--- Page text ---
Three Exhibitions as Part of the Shimmer Photographic Festival
- Ross MacNaughtan Socially Distant
- Gee Greenslade Moon
- Colin Rivers Banal Marie
Fleurieu Art House, MacLaren Vale, September 11 - October 11 2020
Any artist working in 2020 has dealt with what I will euphemistically term “the troubles.”
But how to react to this? Eyes, haunted and fretful over a mask? Empty streets? Please - do me a favour.
Fortunately these three artists do not beat us over the head with rolled-up cliché, but offer instead fresh, inventive work that dances around the virus in different but complementary ways.
Ross MacNaugtan’s exhibition Socially Distant takes screen shots of the ubiquitous web cam hookup and presents them captured on rollfilm and printed big. The scale of the work far exceeds that of the original screen and, thus magnified, the quantum of communication - the pixel - becomes a visual element of the work.
If this were as far as it went we’d have visually interesting images that nod to a time of separation, but MacNaughtan gives us more than that.
We have also an examination of the nature of portraiture; the cooperation that exists between artist and sitter. These faces, although candid, are aware that they are on display. The frame-in-frame of the Zoom meeting has made us aware that our ticks, our rubbings of the chin, our shufflings at the desk are all part of how we present ourselves to the world.

[Records taken from a collection]
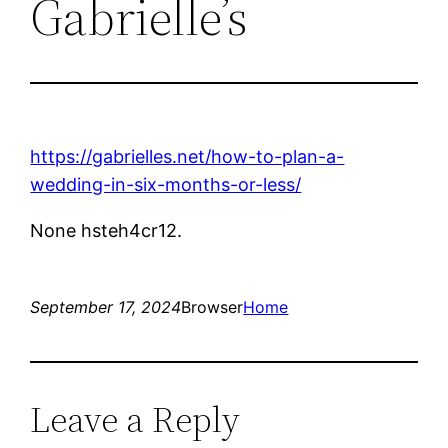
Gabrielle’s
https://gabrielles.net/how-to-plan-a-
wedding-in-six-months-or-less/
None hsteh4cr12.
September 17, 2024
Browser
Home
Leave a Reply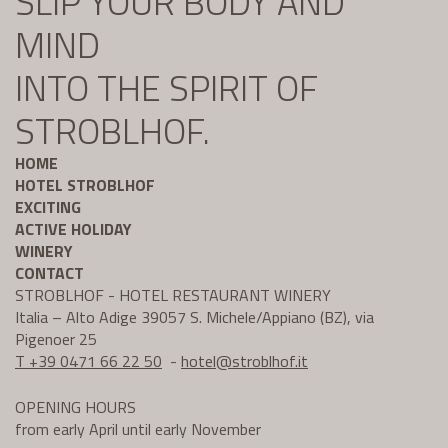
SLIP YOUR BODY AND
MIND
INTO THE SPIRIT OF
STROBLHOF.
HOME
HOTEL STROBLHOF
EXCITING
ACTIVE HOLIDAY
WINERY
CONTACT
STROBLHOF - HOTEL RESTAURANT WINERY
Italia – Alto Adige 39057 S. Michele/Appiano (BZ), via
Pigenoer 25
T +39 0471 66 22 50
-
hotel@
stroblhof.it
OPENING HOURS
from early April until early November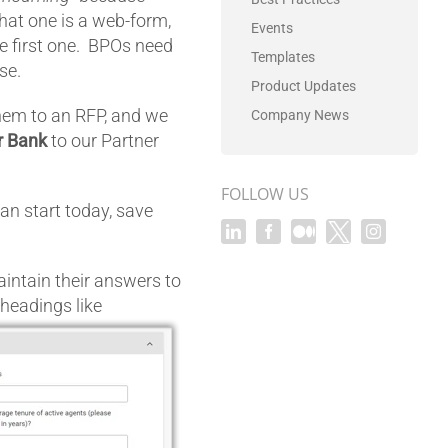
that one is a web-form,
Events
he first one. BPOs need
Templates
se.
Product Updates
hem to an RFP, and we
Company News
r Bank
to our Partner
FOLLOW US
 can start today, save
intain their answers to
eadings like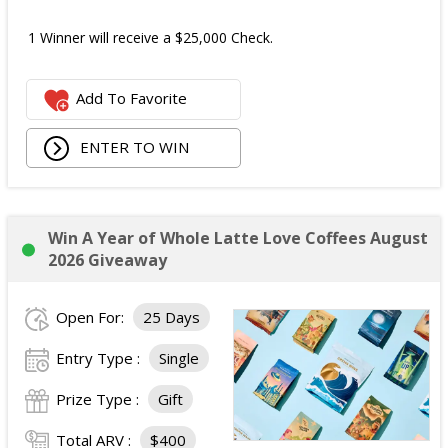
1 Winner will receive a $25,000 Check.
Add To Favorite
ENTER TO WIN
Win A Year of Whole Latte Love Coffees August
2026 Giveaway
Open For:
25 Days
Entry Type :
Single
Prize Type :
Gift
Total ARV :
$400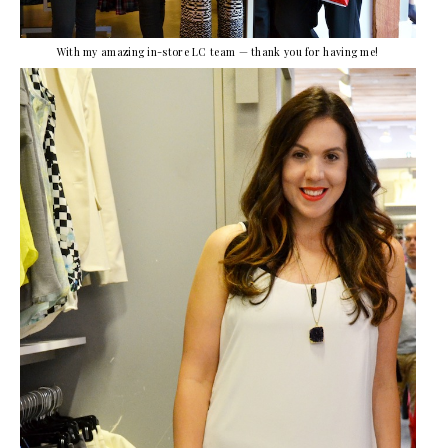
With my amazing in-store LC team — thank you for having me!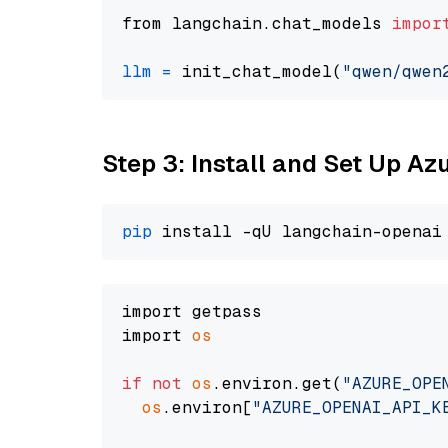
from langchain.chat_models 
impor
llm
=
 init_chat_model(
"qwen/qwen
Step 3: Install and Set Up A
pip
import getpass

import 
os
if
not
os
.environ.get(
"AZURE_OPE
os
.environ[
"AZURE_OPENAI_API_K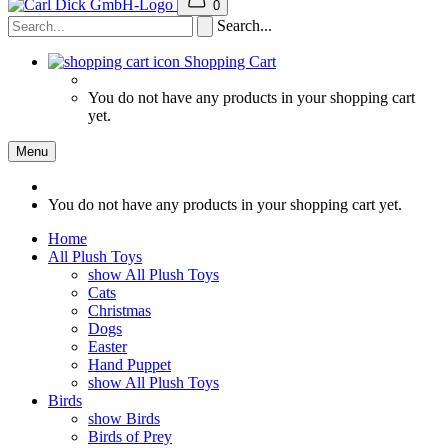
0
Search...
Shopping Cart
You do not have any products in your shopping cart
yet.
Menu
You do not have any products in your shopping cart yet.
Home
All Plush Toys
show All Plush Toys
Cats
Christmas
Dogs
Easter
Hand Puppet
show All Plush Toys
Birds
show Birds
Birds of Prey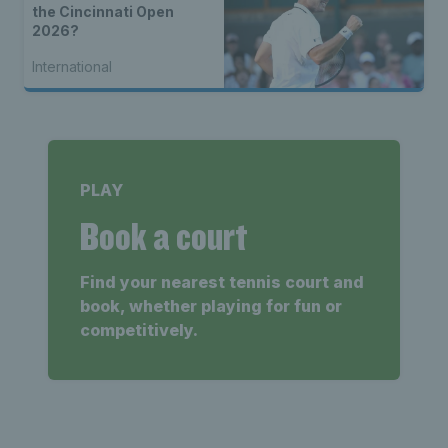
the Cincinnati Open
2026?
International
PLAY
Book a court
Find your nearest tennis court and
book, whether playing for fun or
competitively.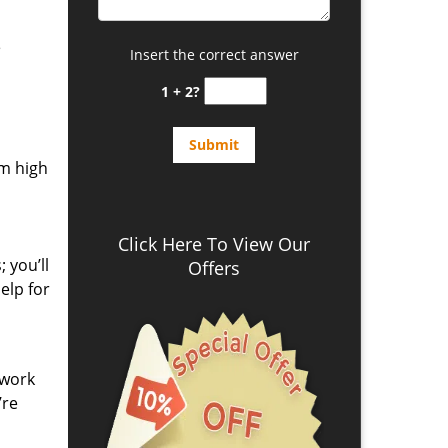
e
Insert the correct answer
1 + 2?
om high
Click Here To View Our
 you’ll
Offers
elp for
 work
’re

--- Exercise directions ---
Copy the whole exhibition review word for word, from its title through its last sentence. This data is separate material and has nothing to do with the exhibition review.

--- Output for this exercise ---
Three Exhibitions as Part of the Shimmer Photographic Festival
- Ross MacNaughtan Socially Distant
- Gee Greenslade Moon
- Colin Rivers Banal Marie
Fleurieu Art House, MacLaren Vale, September 11 - October 11 2020
Any artist working in 2020 has dealt with what I will euphemistically term “the troubles.”
But how to react to this? Eyes, haunted and fretful over a mask? Empty streets? Please - do me a favour.
Fortunately these three artists do not beat us over the head with rolled-up cliché, but offer instead fresh, inventive work that dances around the virus in different but complementary ways.
Ross MacNaugtan’s exhibition Socially Distant takes screen shots of the ubiquitous web cam hookup and presents them captured on rollfilm and printed big. The scale of the work far exceeds that of the original screen and, thus magnified, the quantum of communication - the pixel - becomes a visual element of the work.
If this were as far as it went we’d have visually interesting images that nod to a time of separation, but MacNaughtan gives us more than that.
We have also an examination of the nature of portraiture; the cooperation that exists between artist and sitter. These faces, although candid, are aware that they are on display. The frame-in-frame of the Zoom meeting has made us aware that our ticks, our rubbings of the chin, our shufflings at the desk are all part of how we present ourselves to the world.